EXTREME OCCIDENT: Middle Eastern beats power another experimental moment where Madonna examines her place in the world and decides “life is a circle”. She remains defiant, with the ongoing theme being her unwillingness to bend to the way society tries to mould her: “I don’t want to blend in, why do you want me to?”
This has been an ongoing thread throughout Madonna’s career. When will her detractors get the message?
Key lyric: “I guess I’m lost, I paid a handsome cost.”

FAZ GOSTOSO: Most out and out fun moment on the album – a Latin celebration of how to move your body and party. The street party vibe near the end of the track is total euphoria.

BITCH I’M LOCO: Maluma returns for the naughtiest track on the album, where Madonna sexes it up once more.
The highlight is the two of them speaking with each other flirtatiously towards the end. When he asks her, “Where do you want me to put this?” she replies: “Oh you can put it inside.”
Ooh la la!

I DON’T SEARCH I FIND: Harking back to her Ray Of Light and Confessions era, Madonna pushes her vocals over a stomping club beat.
She appears to pay tribute to her own career with various self-referential moments, including the famous clicks from Vogue and an Erotica-esque spoken-word section.

LOOKING FOR MERCY: My second favourite moment on the album, this is Madonna at her most vulnerable as she appears to open up about her personal life in more detail, singing, “I’m looking for love”.
Key lyric: “Somebody teach me to love, somebody help me to rise above.”

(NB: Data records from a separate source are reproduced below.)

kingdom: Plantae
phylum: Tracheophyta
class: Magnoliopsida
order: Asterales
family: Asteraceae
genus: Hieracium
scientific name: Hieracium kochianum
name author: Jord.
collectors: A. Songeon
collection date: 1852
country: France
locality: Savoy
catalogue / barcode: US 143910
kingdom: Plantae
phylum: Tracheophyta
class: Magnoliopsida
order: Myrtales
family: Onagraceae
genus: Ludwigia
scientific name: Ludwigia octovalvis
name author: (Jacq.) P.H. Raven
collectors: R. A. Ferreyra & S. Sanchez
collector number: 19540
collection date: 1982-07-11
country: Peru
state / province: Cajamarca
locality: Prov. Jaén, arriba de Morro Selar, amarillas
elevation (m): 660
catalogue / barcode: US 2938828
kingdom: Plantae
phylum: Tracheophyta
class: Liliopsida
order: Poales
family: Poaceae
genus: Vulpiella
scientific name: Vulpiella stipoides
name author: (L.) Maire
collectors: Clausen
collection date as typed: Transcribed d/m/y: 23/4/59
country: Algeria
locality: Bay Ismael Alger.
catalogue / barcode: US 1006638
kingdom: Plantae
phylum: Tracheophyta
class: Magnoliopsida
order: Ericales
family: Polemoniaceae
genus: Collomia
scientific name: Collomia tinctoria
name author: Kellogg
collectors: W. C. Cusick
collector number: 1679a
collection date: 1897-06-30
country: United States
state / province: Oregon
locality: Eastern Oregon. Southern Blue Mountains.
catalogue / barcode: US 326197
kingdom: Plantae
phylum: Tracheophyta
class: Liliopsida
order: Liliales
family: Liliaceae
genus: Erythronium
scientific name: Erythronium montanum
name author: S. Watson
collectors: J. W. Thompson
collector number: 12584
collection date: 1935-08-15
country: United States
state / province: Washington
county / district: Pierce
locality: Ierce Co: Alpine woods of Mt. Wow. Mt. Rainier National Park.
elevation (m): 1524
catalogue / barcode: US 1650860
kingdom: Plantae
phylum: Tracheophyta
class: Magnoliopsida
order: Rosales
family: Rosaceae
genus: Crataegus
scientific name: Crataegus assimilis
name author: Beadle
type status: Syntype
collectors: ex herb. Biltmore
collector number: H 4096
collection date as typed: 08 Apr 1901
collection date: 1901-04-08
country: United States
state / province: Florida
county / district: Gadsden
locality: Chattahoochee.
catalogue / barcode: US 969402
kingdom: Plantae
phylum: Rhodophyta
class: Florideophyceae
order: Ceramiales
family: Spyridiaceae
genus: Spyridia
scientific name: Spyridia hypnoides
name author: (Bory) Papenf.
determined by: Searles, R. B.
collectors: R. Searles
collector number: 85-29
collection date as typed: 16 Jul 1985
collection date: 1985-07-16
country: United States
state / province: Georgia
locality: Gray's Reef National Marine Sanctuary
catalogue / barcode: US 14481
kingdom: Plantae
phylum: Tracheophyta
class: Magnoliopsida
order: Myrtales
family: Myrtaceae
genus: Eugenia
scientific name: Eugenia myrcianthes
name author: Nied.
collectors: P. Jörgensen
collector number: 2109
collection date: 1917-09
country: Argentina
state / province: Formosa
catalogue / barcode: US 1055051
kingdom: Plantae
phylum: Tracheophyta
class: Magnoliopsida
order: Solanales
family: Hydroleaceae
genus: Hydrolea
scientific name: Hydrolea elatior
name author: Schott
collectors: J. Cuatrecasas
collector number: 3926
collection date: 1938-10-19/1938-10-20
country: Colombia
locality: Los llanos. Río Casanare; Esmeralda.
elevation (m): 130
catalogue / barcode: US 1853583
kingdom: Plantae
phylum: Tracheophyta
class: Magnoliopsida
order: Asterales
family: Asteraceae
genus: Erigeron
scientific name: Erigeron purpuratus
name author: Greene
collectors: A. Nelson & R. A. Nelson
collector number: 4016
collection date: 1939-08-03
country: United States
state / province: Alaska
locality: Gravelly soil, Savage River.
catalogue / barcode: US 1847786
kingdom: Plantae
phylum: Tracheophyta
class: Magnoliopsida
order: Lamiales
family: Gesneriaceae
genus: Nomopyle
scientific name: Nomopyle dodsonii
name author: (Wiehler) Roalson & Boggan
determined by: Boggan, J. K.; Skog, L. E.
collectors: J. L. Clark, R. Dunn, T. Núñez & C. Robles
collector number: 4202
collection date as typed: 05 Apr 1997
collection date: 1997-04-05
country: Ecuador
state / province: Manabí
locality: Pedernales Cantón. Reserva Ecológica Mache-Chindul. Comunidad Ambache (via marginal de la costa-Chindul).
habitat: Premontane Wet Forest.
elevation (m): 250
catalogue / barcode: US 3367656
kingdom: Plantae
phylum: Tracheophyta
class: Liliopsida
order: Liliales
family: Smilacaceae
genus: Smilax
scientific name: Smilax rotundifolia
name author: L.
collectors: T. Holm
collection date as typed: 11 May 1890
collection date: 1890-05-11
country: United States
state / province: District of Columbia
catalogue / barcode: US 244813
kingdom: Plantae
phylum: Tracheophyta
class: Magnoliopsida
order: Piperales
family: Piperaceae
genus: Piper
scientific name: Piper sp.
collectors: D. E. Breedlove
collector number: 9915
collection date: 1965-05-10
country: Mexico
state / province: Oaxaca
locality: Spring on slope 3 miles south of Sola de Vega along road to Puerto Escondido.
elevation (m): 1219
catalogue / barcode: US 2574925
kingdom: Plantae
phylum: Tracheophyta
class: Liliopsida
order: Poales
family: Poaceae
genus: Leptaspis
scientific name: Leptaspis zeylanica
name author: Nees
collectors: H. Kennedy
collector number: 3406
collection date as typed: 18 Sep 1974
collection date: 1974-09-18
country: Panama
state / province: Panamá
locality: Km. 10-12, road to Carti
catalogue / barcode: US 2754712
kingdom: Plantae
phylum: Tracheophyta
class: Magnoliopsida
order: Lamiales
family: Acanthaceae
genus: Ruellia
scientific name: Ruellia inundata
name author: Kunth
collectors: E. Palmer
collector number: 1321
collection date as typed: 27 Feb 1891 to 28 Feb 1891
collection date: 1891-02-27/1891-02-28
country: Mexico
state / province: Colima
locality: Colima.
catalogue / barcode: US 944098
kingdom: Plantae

I RISE: The perfect sunset to a very vibrant album. Powerful, haunting and lyrically one of the most consistently strong on Madame X.
After spending the album telling everyone not to criticise her, or tell her what to do, it’s smart to end the record by saying: “I rise up above it all.” So whatever you say has little consequence anyway.

Madonna will still continue to be Madonna.

And judging by Madame X . . . thank God for that.